Hello everyone, I have a problem on how to implement an array of functions like it would look like in C++ code: static Item* (*chunkProcs[nrOfItemTypes])(QDataStream* in) = { Item::createFromStream, ItemB::createFromStream }; How should this look like in Objective-C ? I tried something like this: static Item* (*chunkProcs[nrOfItemTypes])(NSMutableData* in) = { [Item createFromStream], [ItemB createFromStream] }; and used this array like this: Item* item = chunkProcs:in; But this gives me an "initializer element is not constant" error. Can somebody help me with this? Peter
Not sure if I can help exactly, but ... Objective -C is C. So you should be able to have an array of pointers to functions. C style.

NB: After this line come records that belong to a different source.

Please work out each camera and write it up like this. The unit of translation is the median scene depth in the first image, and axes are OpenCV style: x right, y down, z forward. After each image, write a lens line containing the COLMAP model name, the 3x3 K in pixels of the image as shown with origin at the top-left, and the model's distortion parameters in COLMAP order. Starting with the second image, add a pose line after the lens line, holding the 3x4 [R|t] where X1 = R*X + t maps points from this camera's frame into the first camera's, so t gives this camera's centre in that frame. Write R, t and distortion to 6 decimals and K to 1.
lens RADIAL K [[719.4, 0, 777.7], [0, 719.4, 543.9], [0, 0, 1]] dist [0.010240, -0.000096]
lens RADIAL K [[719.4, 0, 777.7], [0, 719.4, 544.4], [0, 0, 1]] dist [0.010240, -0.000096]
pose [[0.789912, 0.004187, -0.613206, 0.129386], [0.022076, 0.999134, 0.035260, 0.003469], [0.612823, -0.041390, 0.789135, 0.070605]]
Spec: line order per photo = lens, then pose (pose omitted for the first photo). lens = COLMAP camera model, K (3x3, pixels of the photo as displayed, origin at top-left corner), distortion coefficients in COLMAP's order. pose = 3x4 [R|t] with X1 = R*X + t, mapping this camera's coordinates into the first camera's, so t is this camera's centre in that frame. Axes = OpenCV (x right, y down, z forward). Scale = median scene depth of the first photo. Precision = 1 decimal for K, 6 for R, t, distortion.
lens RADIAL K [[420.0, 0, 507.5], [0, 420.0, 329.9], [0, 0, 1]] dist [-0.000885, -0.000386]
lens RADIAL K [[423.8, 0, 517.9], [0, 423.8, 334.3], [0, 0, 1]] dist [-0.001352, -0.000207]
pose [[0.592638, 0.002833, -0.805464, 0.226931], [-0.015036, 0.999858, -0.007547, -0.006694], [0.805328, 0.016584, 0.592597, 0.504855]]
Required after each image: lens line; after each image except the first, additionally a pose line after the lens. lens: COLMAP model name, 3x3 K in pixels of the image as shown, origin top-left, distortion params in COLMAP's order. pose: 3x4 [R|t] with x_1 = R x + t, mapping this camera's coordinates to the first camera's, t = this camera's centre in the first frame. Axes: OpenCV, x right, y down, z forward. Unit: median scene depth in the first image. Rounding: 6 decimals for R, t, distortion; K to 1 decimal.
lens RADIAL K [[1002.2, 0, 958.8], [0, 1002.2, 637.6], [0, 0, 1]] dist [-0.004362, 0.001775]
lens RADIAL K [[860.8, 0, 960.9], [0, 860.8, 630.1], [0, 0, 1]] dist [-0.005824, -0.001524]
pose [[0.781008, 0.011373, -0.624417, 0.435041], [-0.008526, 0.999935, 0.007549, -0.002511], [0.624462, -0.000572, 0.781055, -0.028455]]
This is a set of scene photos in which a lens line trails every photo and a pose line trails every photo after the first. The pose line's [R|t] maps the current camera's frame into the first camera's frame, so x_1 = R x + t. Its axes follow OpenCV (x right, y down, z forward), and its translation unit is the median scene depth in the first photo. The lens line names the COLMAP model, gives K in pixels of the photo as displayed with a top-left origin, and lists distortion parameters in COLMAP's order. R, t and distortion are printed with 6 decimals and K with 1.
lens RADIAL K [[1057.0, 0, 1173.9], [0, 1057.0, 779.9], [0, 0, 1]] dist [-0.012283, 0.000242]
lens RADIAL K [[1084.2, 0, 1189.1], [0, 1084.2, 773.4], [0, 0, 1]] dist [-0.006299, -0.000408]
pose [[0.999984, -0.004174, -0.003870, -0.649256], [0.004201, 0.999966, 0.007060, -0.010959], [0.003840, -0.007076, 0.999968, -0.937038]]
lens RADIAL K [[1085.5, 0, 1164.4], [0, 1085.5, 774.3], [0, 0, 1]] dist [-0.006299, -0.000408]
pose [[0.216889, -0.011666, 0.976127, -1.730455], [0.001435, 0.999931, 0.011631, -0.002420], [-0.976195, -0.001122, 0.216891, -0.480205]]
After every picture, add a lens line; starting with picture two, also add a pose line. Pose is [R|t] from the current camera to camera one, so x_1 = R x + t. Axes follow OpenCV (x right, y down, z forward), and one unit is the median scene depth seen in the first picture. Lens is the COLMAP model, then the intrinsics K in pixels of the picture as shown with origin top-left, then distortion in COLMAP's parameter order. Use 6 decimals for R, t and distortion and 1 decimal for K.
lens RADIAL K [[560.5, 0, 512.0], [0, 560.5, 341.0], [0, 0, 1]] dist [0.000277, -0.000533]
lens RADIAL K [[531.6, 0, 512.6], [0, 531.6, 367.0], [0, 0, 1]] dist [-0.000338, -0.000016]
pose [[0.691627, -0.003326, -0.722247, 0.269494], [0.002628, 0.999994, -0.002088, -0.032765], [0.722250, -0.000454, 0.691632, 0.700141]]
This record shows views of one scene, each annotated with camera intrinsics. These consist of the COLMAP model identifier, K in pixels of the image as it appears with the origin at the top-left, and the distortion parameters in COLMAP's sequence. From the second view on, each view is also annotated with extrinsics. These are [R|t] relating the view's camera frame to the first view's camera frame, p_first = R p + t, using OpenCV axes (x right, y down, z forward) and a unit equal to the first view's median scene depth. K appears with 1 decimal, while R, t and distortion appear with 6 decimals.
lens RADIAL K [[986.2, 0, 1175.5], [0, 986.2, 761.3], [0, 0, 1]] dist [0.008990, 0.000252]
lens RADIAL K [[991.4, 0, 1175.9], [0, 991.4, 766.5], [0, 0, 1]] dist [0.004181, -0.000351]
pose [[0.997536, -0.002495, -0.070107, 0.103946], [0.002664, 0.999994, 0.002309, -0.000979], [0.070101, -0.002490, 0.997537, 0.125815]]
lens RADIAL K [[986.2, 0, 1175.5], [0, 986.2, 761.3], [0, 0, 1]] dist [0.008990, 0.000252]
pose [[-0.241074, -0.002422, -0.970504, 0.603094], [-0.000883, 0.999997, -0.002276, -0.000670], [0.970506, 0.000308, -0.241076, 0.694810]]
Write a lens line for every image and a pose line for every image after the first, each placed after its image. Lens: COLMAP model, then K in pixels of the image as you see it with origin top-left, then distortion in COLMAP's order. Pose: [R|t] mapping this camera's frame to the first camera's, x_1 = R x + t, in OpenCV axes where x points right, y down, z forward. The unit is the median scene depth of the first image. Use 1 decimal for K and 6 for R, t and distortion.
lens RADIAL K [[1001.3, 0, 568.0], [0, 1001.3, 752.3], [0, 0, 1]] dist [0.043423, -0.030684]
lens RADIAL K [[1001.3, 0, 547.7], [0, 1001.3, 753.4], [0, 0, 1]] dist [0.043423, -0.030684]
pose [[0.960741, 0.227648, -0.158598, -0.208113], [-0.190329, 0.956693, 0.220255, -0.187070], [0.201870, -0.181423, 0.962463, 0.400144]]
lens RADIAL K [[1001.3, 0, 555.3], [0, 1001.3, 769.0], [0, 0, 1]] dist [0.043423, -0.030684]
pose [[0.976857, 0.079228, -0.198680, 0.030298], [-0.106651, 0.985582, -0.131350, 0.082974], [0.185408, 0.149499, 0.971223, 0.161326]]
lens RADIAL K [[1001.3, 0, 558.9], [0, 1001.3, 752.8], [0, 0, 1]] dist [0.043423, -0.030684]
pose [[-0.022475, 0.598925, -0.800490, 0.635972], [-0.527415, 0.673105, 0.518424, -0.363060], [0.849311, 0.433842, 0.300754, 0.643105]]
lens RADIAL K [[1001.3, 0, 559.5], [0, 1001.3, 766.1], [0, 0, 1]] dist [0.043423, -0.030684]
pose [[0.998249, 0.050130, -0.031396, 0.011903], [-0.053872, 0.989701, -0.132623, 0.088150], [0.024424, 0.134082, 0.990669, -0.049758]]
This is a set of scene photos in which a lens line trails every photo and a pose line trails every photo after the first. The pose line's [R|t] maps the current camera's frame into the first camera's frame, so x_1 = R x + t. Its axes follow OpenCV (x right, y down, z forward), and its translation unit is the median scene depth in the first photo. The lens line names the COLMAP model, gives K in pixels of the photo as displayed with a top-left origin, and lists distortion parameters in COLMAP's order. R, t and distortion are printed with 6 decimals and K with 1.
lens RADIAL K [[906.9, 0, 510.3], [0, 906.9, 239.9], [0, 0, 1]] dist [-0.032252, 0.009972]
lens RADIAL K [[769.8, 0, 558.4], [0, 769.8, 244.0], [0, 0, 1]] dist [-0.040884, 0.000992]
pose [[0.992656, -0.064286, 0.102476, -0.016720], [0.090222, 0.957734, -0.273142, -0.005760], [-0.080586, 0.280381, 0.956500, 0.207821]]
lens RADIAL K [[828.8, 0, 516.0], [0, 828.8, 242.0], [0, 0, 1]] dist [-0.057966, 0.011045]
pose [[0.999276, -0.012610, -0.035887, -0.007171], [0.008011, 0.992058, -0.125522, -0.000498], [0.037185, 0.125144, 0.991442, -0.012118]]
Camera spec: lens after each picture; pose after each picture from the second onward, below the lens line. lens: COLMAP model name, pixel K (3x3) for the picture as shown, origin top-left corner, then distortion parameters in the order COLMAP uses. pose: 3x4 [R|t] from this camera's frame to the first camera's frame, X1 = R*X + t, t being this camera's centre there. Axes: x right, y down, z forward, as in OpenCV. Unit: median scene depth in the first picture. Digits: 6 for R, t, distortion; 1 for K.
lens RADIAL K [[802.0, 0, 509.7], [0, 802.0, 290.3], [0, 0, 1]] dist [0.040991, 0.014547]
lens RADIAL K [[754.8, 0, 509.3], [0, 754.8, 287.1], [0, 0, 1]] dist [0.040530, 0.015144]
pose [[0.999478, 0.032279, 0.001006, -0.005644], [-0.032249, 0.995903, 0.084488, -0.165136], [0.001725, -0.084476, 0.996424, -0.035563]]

Thanks for your reply, I also think that this should be possible with Objective-C but at the moment I don't get the right syntax for that problem
I thought this, too, but it seems that the OP is wanting to call factory methods in this way, and I honestly didn't know if you could get a SEL for a class method, and invoke it with NSInvocation (with the target as a class?), and NSObject's performSelector is an instance method. I started writing something up, but it got long, then i realized it might not even work for a factory method and gave up (finding myself too lazy, on a sit-around Saturday, to try it). I still don't know, after a few searches, if you can use class methods with this method. I would almost be inclined to have regular C functions that call the class methods and return the result, and keep pointers to those functions, but that isn't very fun. -Lee
perhaps it is realisable with implementation pointers? Does anybody have an example for using them? Unfortunately i could only find some usenet faqs and they were not very comprehensible to me Peter
An IMP is a pointer to a function that returns an id and takes (id, SEL, ...) as its arguments. You get an IMP from a selector like this: Code: SEL mySelector = @selector(someMethodWithArg1:arg2:); IMP methodPtr = [myObj messageForSelector:mySelector]; Then you call the method by dereferencing the function pointer. The first argument is self, the second is _cmd, and the other arguments follow. Code: methodPtr(myObj, mySelector, valueForArg1, valueForArg2); This should work for class methods too.